REQUIRED ACTION: Below are some entries. Copy each line that holds the string "doily".

Extracted page text data
------------------------------------------------------------
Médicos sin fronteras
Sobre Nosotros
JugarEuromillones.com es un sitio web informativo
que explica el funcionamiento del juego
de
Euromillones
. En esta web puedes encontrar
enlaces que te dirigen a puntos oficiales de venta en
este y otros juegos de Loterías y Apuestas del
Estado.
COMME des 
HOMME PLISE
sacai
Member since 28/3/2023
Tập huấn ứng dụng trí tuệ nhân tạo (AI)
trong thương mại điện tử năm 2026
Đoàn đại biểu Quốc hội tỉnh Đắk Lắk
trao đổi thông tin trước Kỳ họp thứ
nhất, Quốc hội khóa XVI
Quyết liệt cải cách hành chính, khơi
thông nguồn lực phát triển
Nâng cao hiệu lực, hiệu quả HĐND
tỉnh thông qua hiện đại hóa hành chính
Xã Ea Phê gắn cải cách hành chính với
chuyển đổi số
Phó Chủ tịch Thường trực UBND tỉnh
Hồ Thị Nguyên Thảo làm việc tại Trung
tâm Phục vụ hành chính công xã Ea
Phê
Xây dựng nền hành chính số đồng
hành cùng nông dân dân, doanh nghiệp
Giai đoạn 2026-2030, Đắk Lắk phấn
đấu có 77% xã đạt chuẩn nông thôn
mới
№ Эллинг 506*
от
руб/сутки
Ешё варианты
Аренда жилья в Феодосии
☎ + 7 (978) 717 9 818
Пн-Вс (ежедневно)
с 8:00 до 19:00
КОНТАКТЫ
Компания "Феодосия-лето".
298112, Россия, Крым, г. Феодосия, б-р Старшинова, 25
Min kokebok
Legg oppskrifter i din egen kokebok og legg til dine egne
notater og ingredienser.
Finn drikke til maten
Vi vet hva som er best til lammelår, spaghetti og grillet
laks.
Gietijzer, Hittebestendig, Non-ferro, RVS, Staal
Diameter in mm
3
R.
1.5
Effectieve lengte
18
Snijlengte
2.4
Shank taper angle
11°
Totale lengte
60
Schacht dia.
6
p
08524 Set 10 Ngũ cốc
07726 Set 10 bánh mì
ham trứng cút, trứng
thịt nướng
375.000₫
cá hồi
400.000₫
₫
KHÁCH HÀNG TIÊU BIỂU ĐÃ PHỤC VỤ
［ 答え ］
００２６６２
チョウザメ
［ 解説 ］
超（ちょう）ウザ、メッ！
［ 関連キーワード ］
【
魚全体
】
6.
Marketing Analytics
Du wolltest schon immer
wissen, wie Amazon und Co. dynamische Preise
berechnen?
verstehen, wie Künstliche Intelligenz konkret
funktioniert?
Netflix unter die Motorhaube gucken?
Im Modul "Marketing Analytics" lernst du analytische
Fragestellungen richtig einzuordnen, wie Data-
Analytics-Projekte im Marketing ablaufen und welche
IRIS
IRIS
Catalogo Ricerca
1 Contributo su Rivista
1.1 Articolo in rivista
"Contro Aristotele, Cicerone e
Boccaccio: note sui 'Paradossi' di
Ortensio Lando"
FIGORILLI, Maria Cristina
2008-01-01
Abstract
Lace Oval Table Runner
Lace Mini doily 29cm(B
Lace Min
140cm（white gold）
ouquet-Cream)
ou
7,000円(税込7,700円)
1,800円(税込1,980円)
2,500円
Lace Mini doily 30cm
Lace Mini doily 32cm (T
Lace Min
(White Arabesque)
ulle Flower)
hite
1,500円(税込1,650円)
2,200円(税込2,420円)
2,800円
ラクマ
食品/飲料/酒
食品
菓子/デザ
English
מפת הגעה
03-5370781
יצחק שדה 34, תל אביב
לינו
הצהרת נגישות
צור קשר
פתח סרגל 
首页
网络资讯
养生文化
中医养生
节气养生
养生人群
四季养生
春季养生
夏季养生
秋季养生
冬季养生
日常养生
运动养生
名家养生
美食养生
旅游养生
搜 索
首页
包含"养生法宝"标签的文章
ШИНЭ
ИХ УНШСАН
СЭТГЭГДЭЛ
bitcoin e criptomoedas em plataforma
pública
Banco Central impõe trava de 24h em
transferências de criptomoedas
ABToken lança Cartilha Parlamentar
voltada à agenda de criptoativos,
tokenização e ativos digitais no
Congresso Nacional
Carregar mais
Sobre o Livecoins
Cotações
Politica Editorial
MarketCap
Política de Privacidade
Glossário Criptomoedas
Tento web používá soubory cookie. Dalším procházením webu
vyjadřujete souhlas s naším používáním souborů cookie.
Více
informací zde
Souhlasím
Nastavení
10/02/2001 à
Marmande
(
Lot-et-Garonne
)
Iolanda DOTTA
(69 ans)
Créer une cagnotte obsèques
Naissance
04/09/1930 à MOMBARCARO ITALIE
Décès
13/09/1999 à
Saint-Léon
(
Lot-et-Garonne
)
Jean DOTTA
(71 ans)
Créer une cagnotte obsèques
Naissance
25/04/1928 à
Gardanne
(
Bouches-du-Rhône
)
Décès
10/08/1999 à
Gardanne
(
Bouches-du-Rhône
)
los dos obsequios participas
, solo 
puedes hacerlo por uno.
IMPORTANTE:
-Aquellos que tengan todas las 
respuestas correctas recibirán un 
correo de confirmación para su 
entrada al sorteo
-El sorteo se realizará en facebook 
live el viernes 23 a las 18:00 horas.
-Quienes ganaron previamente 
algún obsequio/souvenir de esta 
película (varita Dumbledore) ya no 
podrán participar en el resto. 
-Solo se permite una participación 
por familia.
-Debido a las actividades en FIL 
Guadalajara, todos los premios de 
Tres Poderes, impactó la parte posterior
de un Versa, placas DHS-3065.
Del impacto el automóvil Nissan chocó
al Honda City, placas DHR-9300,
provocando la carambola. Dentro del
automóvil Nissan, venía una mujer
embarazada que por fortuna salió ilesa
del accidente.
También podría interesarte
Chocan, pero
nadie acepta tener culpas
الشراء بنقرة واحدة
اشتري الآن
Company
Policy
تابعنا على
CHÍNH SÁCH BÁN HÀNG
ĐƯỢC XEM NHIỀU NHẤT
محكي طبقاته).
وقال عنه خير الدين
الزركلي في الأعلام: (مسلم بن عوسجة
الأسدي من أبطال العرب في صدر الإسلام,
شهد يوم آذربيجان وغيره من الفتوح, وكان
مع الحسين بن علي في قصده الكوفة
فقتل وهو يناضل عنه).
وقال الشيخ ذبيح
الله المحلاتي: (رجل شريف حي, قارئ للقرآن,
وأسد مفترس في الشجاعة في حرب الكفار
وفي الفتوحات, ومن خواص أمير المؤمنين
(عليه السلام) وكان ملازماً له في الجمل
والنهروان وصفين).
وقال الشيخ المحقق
------------------------------------------------------------
ANSWER TO THIS TASK:
Lace Mini doily 29cm(B
Lace Mini doily 30cm
Lace Mini doily 32cm (T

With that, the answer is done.